More than the "actual" problem, the "perception" of the problem is worse. Workflow integration is more to do with users having to rethink their workflows, their roles, and how they work with AI. As for data privacy concerns, even where startups have taken measures to overcome the problems, very often enterprises still remain concerned (making this more of a perception problem than an actual problem). That's why I focused on the non-technical aspect of it!
When I see vendors complain about workflow and integration issues, it's because the vendors software is written around an expectation of a certain workflow and integration points and they find out in reality every customer does it slightly differently.

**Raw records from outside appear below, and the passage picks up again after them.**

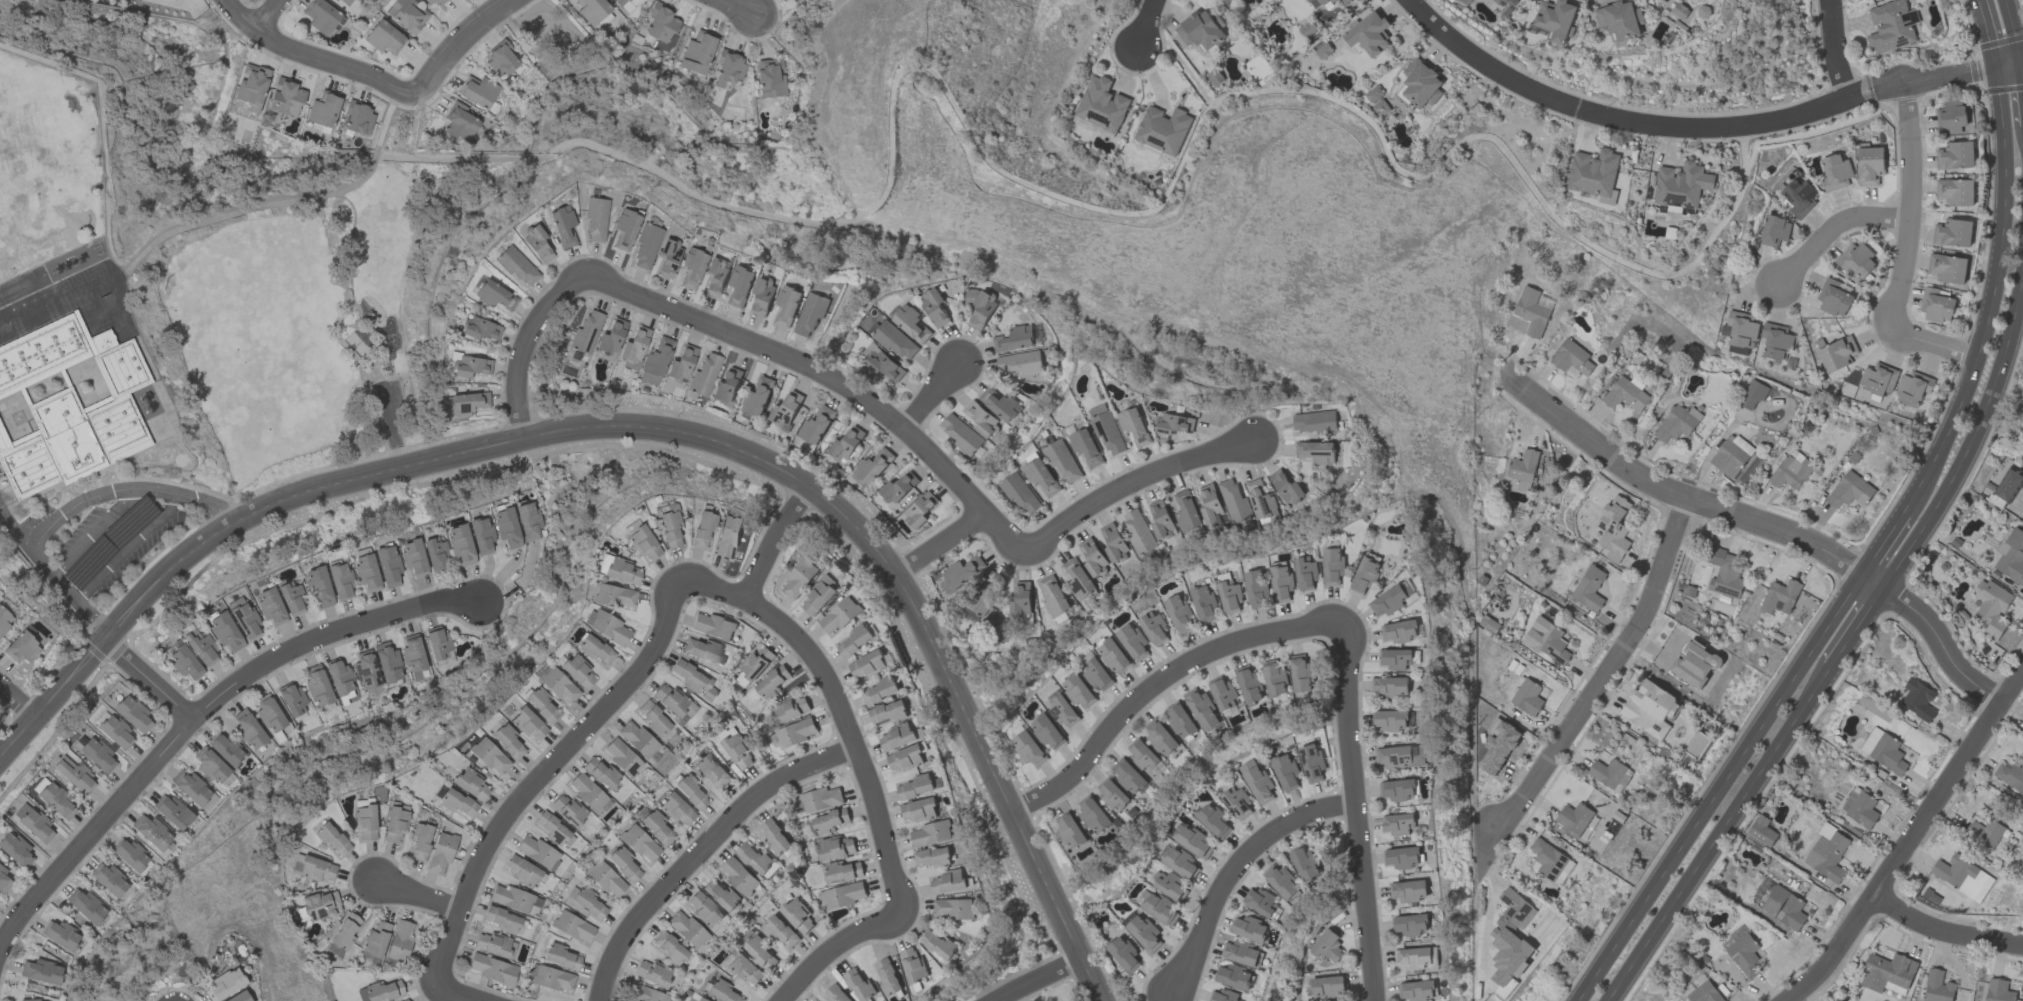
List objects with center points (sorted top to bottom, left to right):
park: (251, 0)
building: (1345, 0)
building: (1321, 1)
building: (1332, 1)
building: (344, 2)
building: (434, 2)
building: (1508, 2)
building: (626, 4)
road: (739, 6)
building: (1679, 9)
building: (592, 10)
building: (407, 15)
road: (255, 17)
road: (271, 17)
building: (323, 17)
building: (1556, 19)
building: (1620, 19)
building: (660, 23)
road: (1145, 25)
building: (1891, 26)
building: (1201, 29)
road: (2012, 30)
building: (1368, 33)
road: (1985, 33)
building: (383, 38)
road: (462, 46)
building: (1322, 50)
road: (1838, 50)
building: (697, 53)
road: (320, 56)
building: (502, 60)
road: (2022, 61)
traffic signals: (2022, 62)
road: (2008, 64)
road: (2022, 66)
traffic signals: (1995, 67)
building: (729, 69)
road: (1933, 79)
building: (769, 80)
building: (1420, 83)
building: (252, 87)
building: (478, 92)
building: (1372, 94)
building: (285, 98)
building: (1101, 104)
building: (1380, 108)
building: (323, 110)
building: (1951, 116)
building: (358, 118)
road: (1625, 121)
building: (460, 123)
building: (1162, 129)
building: (1955, 155)
building: (1869, 165)
building: (1593, 171)
building: (1834, 172)
building: (1681, 184)
building: (1954, 191)
road: (1162, 195)
building: (1797, 196)
building: (1608, 198)
road: (276, 204)
road: (1906, 209)
building: (596, 219)
building: (563, 227)
building: (625, 230)
building: (1774, 230)
road: (1832, 232)
building: (1952, 232)
building: (537, 244)
building: (646, 246)
building: (668, 259)
building: (1856, 259)
building: (517, 267)
building: (1947, 267)
building: (692, 268)
building: (715, 276)
building: (739, 285)
building: (762, 295)
building: (496, 296)
building: (1834, 298)
road: (1992, 298)
building: (786, 304)
building: (1936, 305)
building: (934, 307)
building: (981, 309)
building: (1533, 310)
building: (810, 313)
road: (335, 321)
park: (288, 322)
building: (910, 323)
building: (480, 329)
building: (1739, 331)
road: (722, 332)
building: (584, 336)
building: (1013, 339)
building: (610, 340)
building: (894, 340)
building: (1775, 340)
road: (1933, 345)
building: (633, 347)
building: (1836, 353)
building: (1569, 357)
building: (655, 362)
building: (882, 362)
building: (1019, 363)
building: (681, 364)
building: (470, 367)
building: (704, 375)
building: (1877, 378)
building: (727, 386)
building: (1912, 387)
building: (1626, 393)
building: (1752, 394)
building: (757, 396)
road: (935, 397)
building: (465, 403)
building: (999, 404)
building: (70, 407)
building: (786, 411)
building: (980, 418)
building: (1313, 421)
building: (1172, 423)
building: (1676, 423)
building: (816, 424)
building: (1133, 425)
road: (389, 428)
building: (1106, 431)
road: (650, 432)
building: (959, 433)
road: (1972, 439)
building: (846, 443)
building: (1085, 446)
building: (1316, 451)
building: (1731, 455)
building: (1061, 459)
building: (1523, 465)
building: (872, 466)
building: (1790, 469)
building: (1041, 476)
building: (2007, 483)
building: (1522, 485)
building: (897, 487)
building: (1286, 487)
building: (1849, 490)
road: (1114, 492)
building: (1020, 493)
road: (1674, 497)
building: (1261, 500)
building: (1233, 501)
road: (226, 504)
building: (1210, 506)
road: (72, 508)
building: (920, 510)
building: (1185, 510)
building: (1161, 519)
building: (528, 521)
building: (669, 525)
building: (506, 528)
building: (702, 528)
building: (1613, 528)
building: (1137, 531)
building: (728, 536)
building: (481, 537)
building: (1113, 542)
building: (643, 543)
road: (938, 543)
building: (460, 544)
road: (776, 545)
road: (1884, 547)
building: (436, 554)
building: (2011, 556)
building: (413, 558)
building: (1092, 558)
building: (1331, 565)
building: (387, 566)
building: (622, 571)
building: (962, 571)
building: (366, 572)
building: (1365, 572)
building: (1304, 573)
building: (1724, 573)
building: (1077, 577)
building: (798, 578)
building: (340, 581)
building: (1280, 581)
road: (1871, 586)
building: (318, 588)
building: (1254, 588)
building: (1589, 588)
building: (818, 595)
building: (984, 595)
building: (614, 596)
building: (1052, 596)
building: (1779, 596)
building: (1229, 597)
building: (291, 598)
building: (1392, 599)
building: (1021, 602)
building: (1202, 603)
building: (271, 607)
building: (1990, 607)
building: (1178, 613)
building: (839, 615)
building: (243, 618)
building: (4, 620)
building: (1487, 624)
building: (607, 626)
building: (713, 626)
building: (1152, 626)
building: (225, 631)
building: (1399, 631)
road: (1854, 632)
building: (854, 640)
building: (1546, 640)
building: (1131, 641)
building: (437, 643)
road: (1942, 647)
building: (21, 648)
building: (594, 649)
building: (702, 650)
building: (203, 651)
building: (412, 653)
building: (1112, 655)
building: (1396, 658)
building: (185, 663)
building: (387, 663)
building: (866, 664)
building: (366, 670)
building: (577, 672)
building: (1300, 673)
building: (1096, 675)
building: (339, 678)
building: (1275, 679)
road: (151, 680)
building: (693, 680)
building: (771, 682)
building: (1249, 683)
building: (317, 686)
building: (558, 686)
building: (1389, 686)
building: (879, 690)
building: (1077, 691)
building: (1222, 692)
road: (1149, 694)
building: (1527, 697)
road: (1604, 697)
building: (292, 699)
building: (1917, 699)
road: (18, 701)
building: (673, 702)
building: (541, 704)
building: (790, 708)
building: (1649, 708)
building: (1202, 709)
building: (888, 711)
building: (1061, 711)
building: (133, 714)
building: (269, 714)
road: (195, 716)
building: (653, 719)
building: (1180, 720)
building: (1390, 720)
building: (528, 724)
building: (248, 729)
building: (116, 732)
building: (795, 732)
building: (1046, 732)
building: (896, 736)
building: (1160, 737)
building: (637, 739)
building: (507, 741)
building: (1497, 746)
building: (1027, 748)
building: (225, 749)
building: (1883, 750)
building: (738, 751)
road: (566, 752)
building: (95, 754)
building: (1143, 755)
building: (1400, 755)
building: (489, 756)
building: (622, 757)
building: (904, 757)
building: (1310, 762)
building: (211, 766)
building: (711, 770)
building: (1285, 772)
building: (602, 773)
building: (1610, 773)
building: (75, 775)
building: (2010, 775)
building: (1128, 776)
building: (1255, 780)
building: (472, 785)
building: (916, 786)
building: (191, 788)
building: (1397, 789)
road: (1718, 789)
building: (690, 791)
building: (587, 792)
building: (1112, 793)
building: (820, 799)
building: (1848, 799)
building: (56, 801)
building: (1235, 802)
building: (457, 803)
road: (877, 807)
road: (1360, 807)
building: (919, 809)
building: (567, 810)
building: (676, 810)
building: (1862, 810)
building: (172, 812)
building: (1093, 814)
building: (1573, 818)
building: (1212, 820)
building: (829, 821)
building: (365, 822)
building: (33, 823)
building: (1398, 823)
building: (395, 824)
building: (656, 827)
building: (550, 828)
building: (1825, 829)
building: (1070, 830)
building: (1761, 831)
building: (151, 832)
building: (1984, 832)
building: (931, 833)
road: (1718, 836)
building: (775, 837)
building: (331, 838)
road: (1910, 838)
building: (420, 841)
building: (1193, 842)
building: (639, 843)
building: (836, 847)
building: (15, 850)
road: (706, 851)
building: (441, 852)
building: (537, 852)
building: (131, 856)
building: (932, 856)
building: (1403, 856)
building: (1827, 856)
building: (754, 857)
building: (1551, 861)
building: (1179, 862)
building: (623, 864)
building: (1305, 864)
building: (316, 869)
building: (842, 870)
building: (522, 872)
road: (1237, 872)
building: (738, 875)
building: (1962, 876)
building: (109, 879)
building: (605, 879)
building: (3, 881)
building: (1280, 881)
building: (947, 882)
building: (1171, 886)
building: (1408, 890)
building: (844, 894)
building: (721, 895)
road: (420, 897)
building: (513, 899)
building: (1260, 901)
building: (587, 902)
building: (321, 905)
building: (86, 907)
building: (1784, 907)
building: (953, 908)
building: (1159, 908)
building: (703, 909)
building: (1512, 911)
building: (797, 915)
building: (503, 920)
road: (1946, 921)
building: (1409, 924)
building: (573, 927)
building: (1248, 928)
building: (687, 929)
building: (1141, 930)
building: (779, 931)
building: (345, 932)
building: (59, 935)
building: (400, 940)
building: (376, 942)
building: (939, 944)
building: (492, 945)
building: (1326, 945)
building: (670, 949)
building: (759, 952)
building: (1242, 953)
building: (1123, 954)
building: (1744, 954)
building: (561, 957)
building: (1417, 958)
building: (912, 963)
building: (492, 969)
building: (744, 969)
building: (41, 972)
building: (652, 973)
building: (1887, 973)
building: (887, 976)
building: (1233, 976)
road: (1039, 978)
building: (552, 979)
building: (859, 984)
building: (223, 985)
building: (1327, 986)
building: (1416, 990)
building: (1998, 990)
building: (380, 991)
building: (721, 992)
building: (1704, 992)
road: (460, 994)
building: (646, 994)
building: (835, 994)
building: (1224, 995)
building: (239, 997)
building: (699, 999)
building: (37, 1000)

Some key challenges around workflow are that while the fundamental white-board task flow is the same, different companies may distribute those tasks between people and over time in different ways.
Workflow is about flowing the task and associated information between people - not just doing the tasks.
Same goes for integration - the timing of when certain necessary information might be available again not uniform and timing concerns are often missed on the high level whiteboard.
Here's a classic example of ignoring timing issues.
One is technical (it’s a hassle to connect things to a specific system because you’d need to deal with the api or there is no api)
The other isn’t, because it’s figuring out how and where to use these new tools in an existing workflow. Maybe you could design something from scratch but you have lots of business processes right now, how do you smoothly modify that? Where does it make sense?
Frankly understanding what the systems can and can’t do takes at least some time even if only because the field is moving so fast (I worked with a small local firm who I was able to help by showing them the dramatic improvements in transcription quality vs cost recently - people here are more used to whisper and the like but it’s not as common knowledge how and where you can use these things).
Lack of employee trust in these systems is caused by model (under)performance. There's a HUGE disconnect between the C-suite right now and the people on the ground using these models. Anyone who builds something with the models would tell you that they can't be trusted.
> The main blockers aren’t technical. Most founders pointed to workflow integration, employee trust, and data privacy as the toughest challenges — not model performance.
What does that even mean? Are you trying to say that the problem isn’t that the AI models are bad — it’s that it’s hard to get people to use them naturally in their daily work?
For example where I work business users required model output to be 100% correct, which wasn't possible, so they decided to stick to old manual workflow.
That’s our definition of a process: when your objective is well-defined, a process is guaranteed to succeed. Not everything is a process. And sometimes people mistake what the desired success must be. For example, a piece of surgical equipment might not have features guaranteeing profitability.
I’m not sure this is the case, here (although it’s always a possibility, sadly).
It just looks like the highly-polished marketing copy I’ve read, all my career. It’s entirely possible that it was edited by AI (a task that I have found useful), but I think that it’s actually a fairly important (to the firm) paper, and was likely originally written by their staff (or a consultant), and carefully edited.
I do feel as if it’s a promotional effort, but HN often features promotional material, if it is of interest to our community.